The WRA assessment serves as a tool to assist us identify gaps and prioritise our efforts.  SASCOC will use this assessment to evaluate progress that we make towards becoming Ready and Able.  Although we are currently neither Ready nor Able, the conclusion is the same: our priority must be to develop our coaching system and align it with the SA Coach Framework.

It should be noted that Ready and Able are measured relative to our ability to make an Impact according to SRSA’s measures.  What is clear is that the SAOF’s own strategy as embodied in our Development and Expansion plan is all about achieving the same goals, but at a more realistic level that is informed by our current capacity.  We believe that constant progress in this direction will be viewed favourably by SASCOC and SRSA.  Evidence of this is that our commitment to developing a LTPD model have already placed us in a very favourable light with both SRSA and SASCOC.

Funding

It should be noted that future access to government funding for sport (SRSA and SASCOC, via the National Lottery) will only be possible for National Federations that are aligned to the SA Coaching Framework.  Any strategic or development plans need to specifically demonstrate that they support the targets of SRSA’s plans.

At the end of the day we know that our sport is all about the participants, and that is why we embraced LTPD.  We have also recognised that without a coach education system, we are going to have difficulty fully implementing LTPD – the two go hand in hand.  Hence it makes sense to embrace the LTCD project.

SAOF Plans

Re-energised Coach Commission

The SAOF development and implementation will be driven by our Coaching Commission, which will be re-energised.

Key Issues

We have no official, formal coaching and accreditation system. However, a number of experienced volunteers do provide ad-hoc coaching at beginner and high-performance level.  We need to gain access to coaching material, which exists within well-developed orienteering federations.  This will avoid the need to re-invent the wheel.

We often struggle to gain access to participants at schools.  Currently we gain limited access through Life Orientation syllabus teachers who are inspired to provide orienteering instruction at their schools as part of that subject.
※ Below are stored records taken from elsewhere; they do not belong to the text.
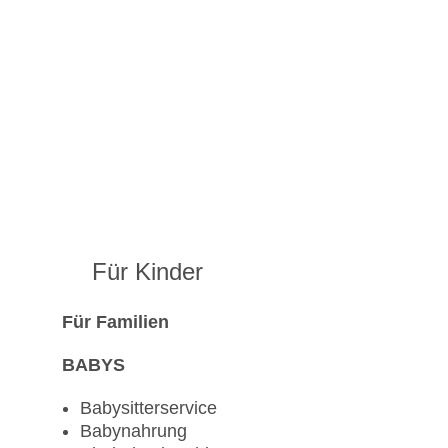
Für Kinder
Für Familien
BABYS
Babysitterservice
Babynahrung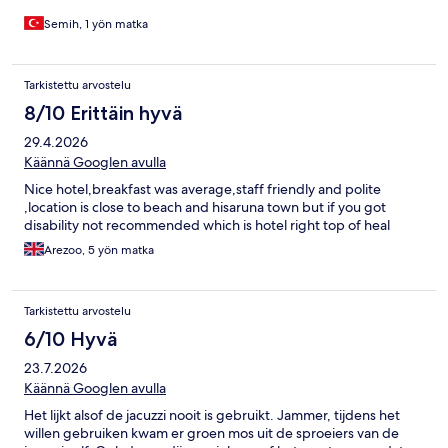
Semih, 1 yön matka
Tarkistettu arvostelu
8/10 Erittäin hyvä
29.4.2026
Käännä Googlen avulla
Nice hotel,breakfast was average,staff friendly and polite
,location is close to beach and hisaruna town but if you got
disability not recommended which is hotel right top of heal
Arezoo, 5 yön matka
Tarkistettu arvostelu
6/10 Hyvä
23.7.2026
Käännä Googlen avulla
Het lijkt alsof de jacuzzi nooit is gebruikt. Jammer, tijdens het
willen gebruiken kwam er groen mos uit de sproeiers van de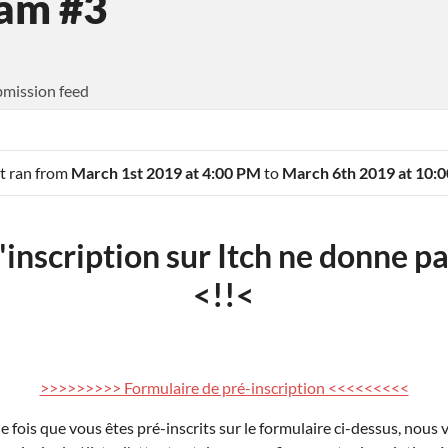
Jam #3
mission feed
It ran from
March 1st 2019 at 4:00 PM
to
March 6th 2019 at 10:
'inscription sur Itch ne donne pa
<!!<
>>>>>>>>> Formulaire de pré-inscription <<<<<<<<<
e fois que vous êtes pré-inscrits sur le formulaire ci-dessus, nou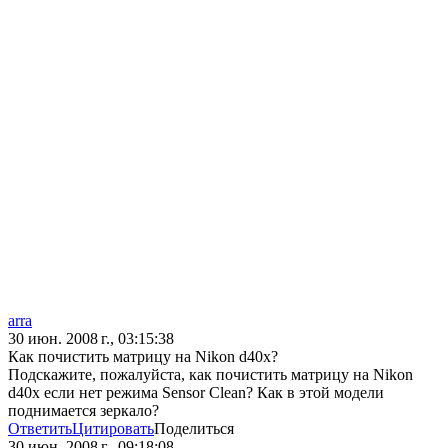
arra
30 июн. 2008 г., 03:15:38
Как почистить матрицу на Nikon d40x?
Подскажите, пожалуйста, как почистить матрицу на Nikon
d40x если нет режима Sensor Clean? Как в этой модели
поднимается зеркало?
Ответить
Цитировать
Поделиться
30 июн. 2008 г., 09:18:08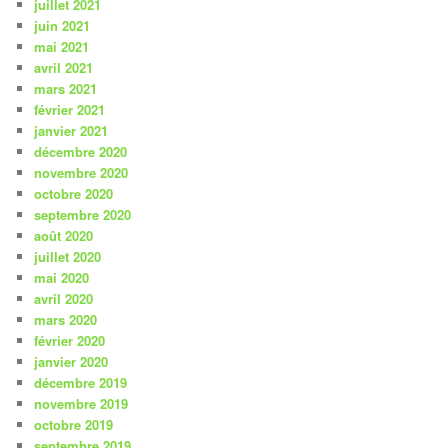
juillet 2021
juin 2021
mai 2021
avril 2021
mars 2021
février 2021
janvier 2021
décembre 2020
novembre 2020
octobre 2020
septembre 2020
août 2020
juillet 2020
mai 2020
avril 2020
mars 2020
février 2020
janvier 2020
décembre 2019
novembre 2019
octobre 2019
septembre 2019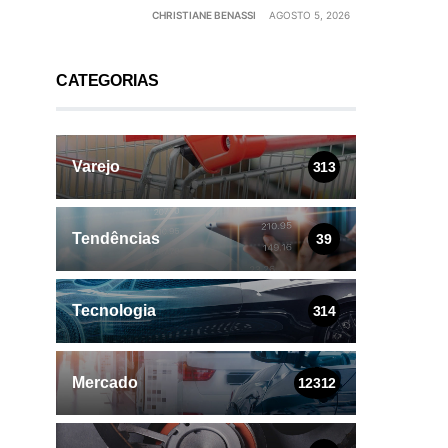
CHRISTIANE BENASSI
AGOSTO 5, 2026
CATEGORIAS
Varejo
313
Tendências
39
Tecnologia
314
Mercado
12312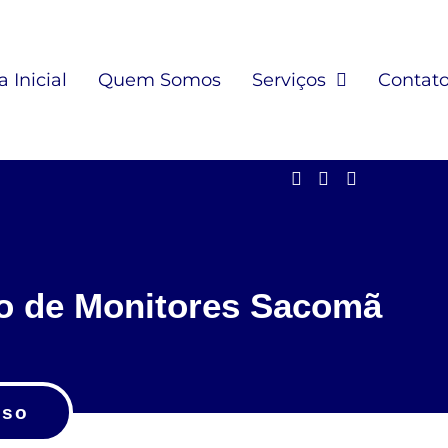
 Inicial
Quem Somos
Serviços
Contat
o de Monitores Sacomã
sso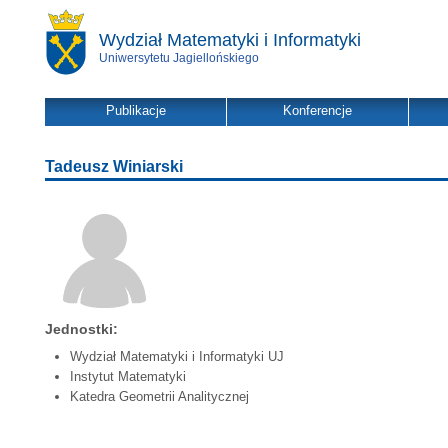
Wydział Matematyki i Informatyki
Uniwersytetu Jagiellońskiego
Publikacje
Konferencje
Tadeusz Winiarski
Jednostki:
Wydział Matematyki i Informatyki UJ
Instytut Matematyki
Katedra Geometrii Analitycznej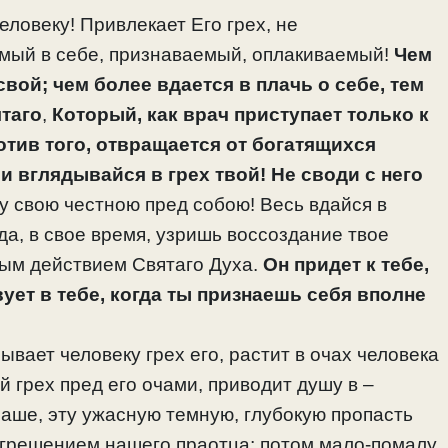
человеку! Привлекает Его грех, не
мый в себе, признаваемый, оплакиваемый!
Чем
вой; чем более вдается в плачь о себе, тем
ятаго
,
Который, как врач приступает только к
тив того, отвращается от богатящихся
 вглядывайся в грех твой! Не своди с него
у свою честною пред собою! Весь вдайся в
гда, в свое время, узришь воссоздание твое
ым действием Святаго Духа.
Он придет к тебе,
ует в тебе, когда ты признаешь себя вполне
вает человеку грех его, растит в очах человека
 грех пред его очами, приводит душу в –
аше, эту ужасную темную, глубокую пропасть
согрешением нашего праотца; потом мало-помалу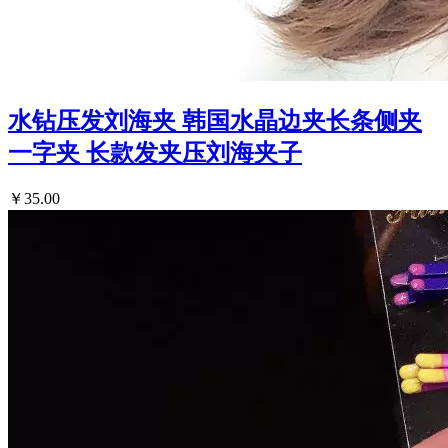
水钻压发刘海夹 韩国水晶边夹长条侧夹
一字夹 长款发夹压刘海夹子
￥35.00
Actions proposed 2012-2014:

1)  Develop a formal coaching education system.  An initial draft document was produced in 2011 but needs adapting to the SA Coach Framework and LTPD model.

The SAOF is in the process of establishing a collaboration with the British Orienteering Federation, whose own LTCD model was recently re-developed and aligned with a similar Coach Framework system established in the UK.

We also aim to begin to populate the Orienteering coach education system by:

2)  Initially focusing on the education and accreditation of school teachers, in particular, to develop the sport and introduce the sport to school children – in line with the initial implementation approach of the SA Coach Framework.  A Level 1 Teacher’s course in orienteering is already developed for this purpose.

3)  Developing an intermediate level of coaching (club level) aimed at retaining novices as they improve, and to develop future members of the national squads.